▶ **What is being asked**
Copy out the text from every one of the records below line for line, keeping each word and character as it stands. Leave the pictures out of your answer.

▶ **Dataset extract**
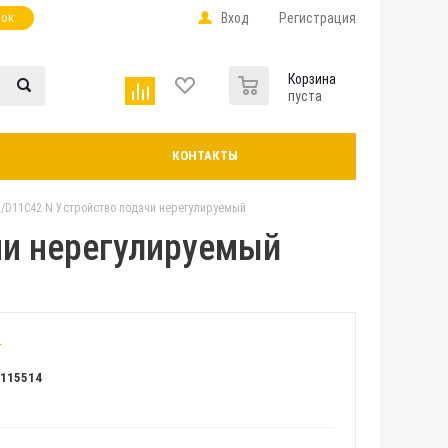
нок
Вход
Регистрация
0
Корзина
пуста
КОНТАКТЫ
/D11C42 N Устройство подачи нерегулируемый
чи нерегулируемый
Л115514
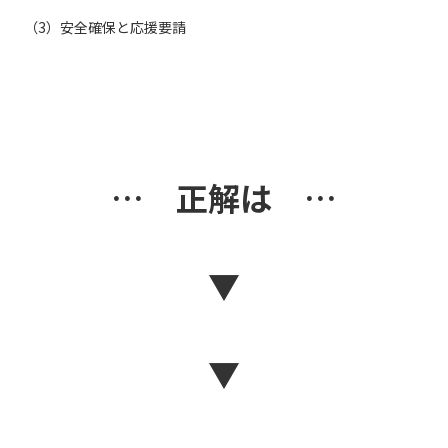
（3）安全確保と応援要請
… 正解は …
▼
▼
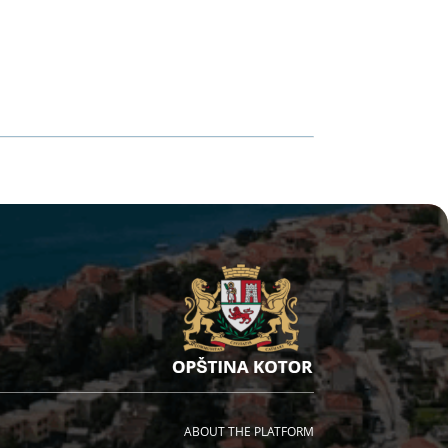
ABOUT THE PLATFORM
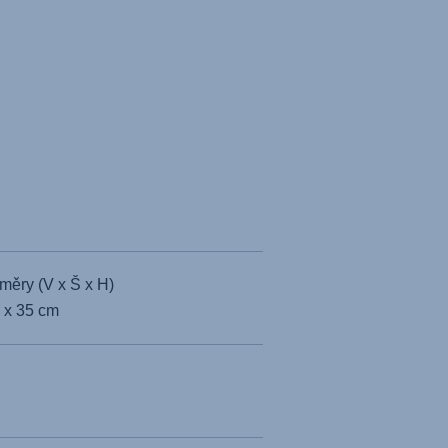
změry (V x Š x H)
 x 35 cm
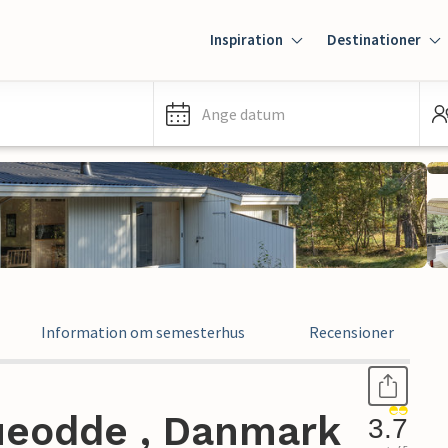
Inspiration
Destinationer
Ange datum
Information om semesterhus
Recensioner
ueodde , Danmark
3.7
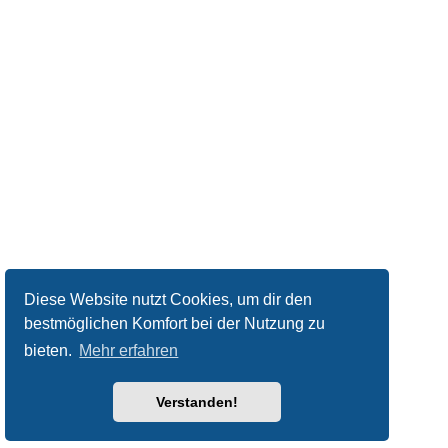
Diese Website nutzt Cookies, um dir den
bestmöglichen Komfort bei der Nutzung zu
bieten.
Mehr erfahren
Verstanden!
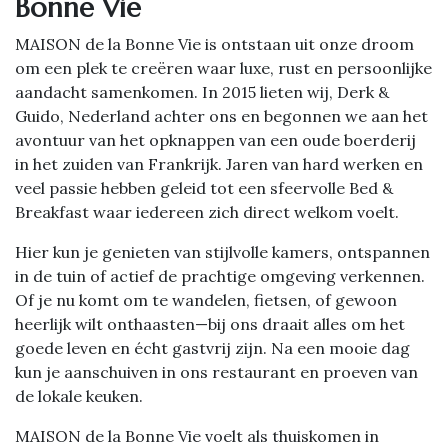
Bonne Vie
MAISON de la Bonne Vie is ontstaan uit onze droom
om een plek te creëren waar luxe, rust en persoonlijke
aandacht samenkomen. In 2015 lieten wij, Derk &
Guido, Nederland achter ons en begonnen we aan het
avontuur van het opknappen van een oude boerderij
in het zuiden van Frankrijk. Jaren van hard werken en
veel passie hebben geleid tot een sfeervolle Bed &
Breakfast waar iedereen zich direct welkom voelt.
Hier kun je genieten van stijlvolle kamers, ontspannen
in de tuin of actief de prachtige omgeving verkennen.
Of je nu komt om te wandelen, fietsen, of gewoon
heerlijk wilt onthaasten—bij ons draait alles om het
goede leven en écht gastvrij zijn. Na een mooie dag
kun je aanschuiven in ons restaurant en proeven van
de lokale keuken.
MAISON de la Bonne Vie voelt als thuiskomen in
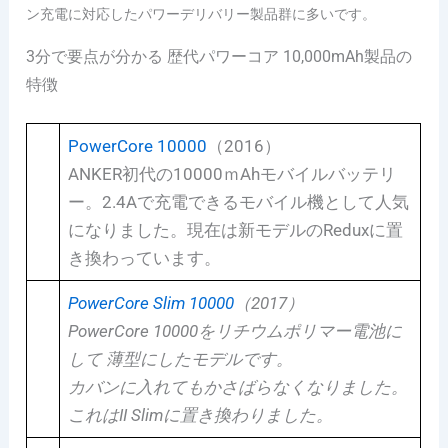
ン充電に対応したパワーデリバリー製品群に多いです。
3分で要点が分かる 歴代パワーコア 10,000mAh製品の
特徴
PowerCore 10000
（2016）
ANKER初代の10000ｍAhモバイルバッテリ
ー。2.4Aで充電できるモバイル機として人気
になりました。現在は新モデルのReduxに置
き換わっています。
PowerCore Slim 10000
（2017）
PowerCore 10000をリチウムポリマー電池に
して 薄型にしたモデルです。
カバンに入れてもかさばらなくなりました。
これはII Slimに置き換わりました。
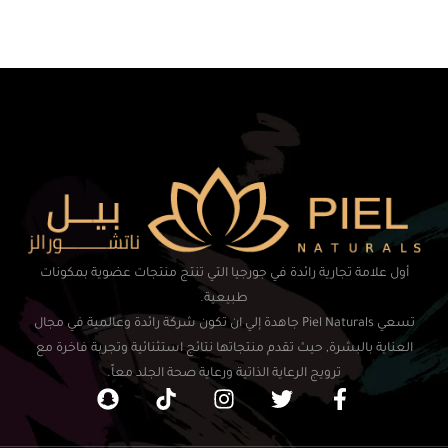
أول علامة تجارية رائدة في جورجيا التي تنتج منتجات عضوية بمكونات
طبيعية.
تسعي Piel Naturals جاهدة إلي ان تكون شركة رائدة وعالمية في مجال
العناية بالبشرة, حيث تقدم منتجاتها نتائج استثنائية وتجربة فاخرة مع
ترويج الرعاية الذاتية ورعاية صحة الجلد معاً.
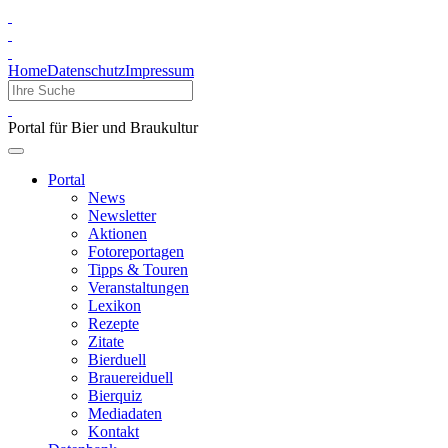
Home
Datenschutz
Impressum
Portal für Bier und Braukultur
Portal
News
Newsletter
Aktionen
Fotoreportagen
Tipps & Touren
Veranstaltungen
Lexikon
Rezepte
Zitate
Bierduell
Brauereiduell
Bierquiz
Mediadaten
Kontakt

▶ **Solution to this problem**
нок
Вход
Регистрация
0
Корзина
пуста
КОНТАКТЫ
/D11C42 N Устройство подачи нерегулируемый
чи нерегулируемый
Л115514
（3）安全確保と応援要請
… 正解は …
▼
▼
ABOUT THE PLATFORM
změry (V x Š x H)
 x 35 cm
Inspiration
Destinationer
Ange datum
Information om semesterhus
Recensioner
ueodde , Danmark
3.7
Diese Website nutzt Cookies, um dir den
bestmöglichen Komfort bei der Nutzung zu
bieten.
Mehr erfahren
Verstanden!
Bonne Vie
MAISON de la Bonne Vie is ontstaan uit onze droom
om een plek te creëren waar luxe, rust en persoonlijke
aandacht samenkomen. In 2015 lieten wij, Derk &
Guido, Nederland achter ons en begonnen we aan het
avontuur van het opknappen van een oude boerderij
in het zuiden van Frankrijk. Jaren van hard werken en
veel passie hebben geleid tot een sfeervolle Bed &
Breakfast waar iedereen zich direct welkom voelt.
Hier kun je genieten van stijlvolle kamers, ontspannen
in de tuin of actief de prachtige omgeving verkennen.
Of je nu komt om te wandelen, fietsen, of gewoon
heerlijk wilt onthaasten—bij ons draait alles om het
goede leven en écht gastvrij zijn. Na een mooie dag
kun je aanschuiven in ons restaurant en proeven van
de lokale keuken.
MAISON de la Bonne Vie voelt als thuiskomen in
ン充電に対応したパワーデリバリー製品群に多いです。
3分で要点が分かる 歴代パワーコア 10,000mAh製品の
特徴
PowerCore 10000
（2016）
ANKER初代の10000ｍAhモバイルバッテリ
ー。2.4Aで充電できるモバイル機として人気
になりました。現在は新モデルのReduxに置
き換わっています。
PowerCore Slim 10000
（2017）
PowerCore 10000をリチウムポリマー電池に
して 薄型にしたモデルです。
カバンに入れてもかさばらなくなりました。
これはII Slimに置き換わりました。
أول علامة تجارية رائدة في جورجيا التي تنتج منتجات عضوية بمكونات
طبيعية.
تسعي Piel Naturals جاهدة إلي ان تكون شركة رائدة وعالمية في مجال
العناية بالبشرة, حيث تقدم منتجاتها نتائج استثنائية وتجربة فاخرة مع
ترويج الرعاية الذاتية ورعاية صحة الجلد معاً.
Home
Datenschutz
Impressum
Portal für Bier und Braukultur
Portal
News
Newsletter
Aktionen
Fotoreportagen
Tipps & Touren
Veranstaltungen
Lexikon
Rezepte
Zitate
Bierduell
Brauereiduell
Bierquiz
Mediadaten
Kontakt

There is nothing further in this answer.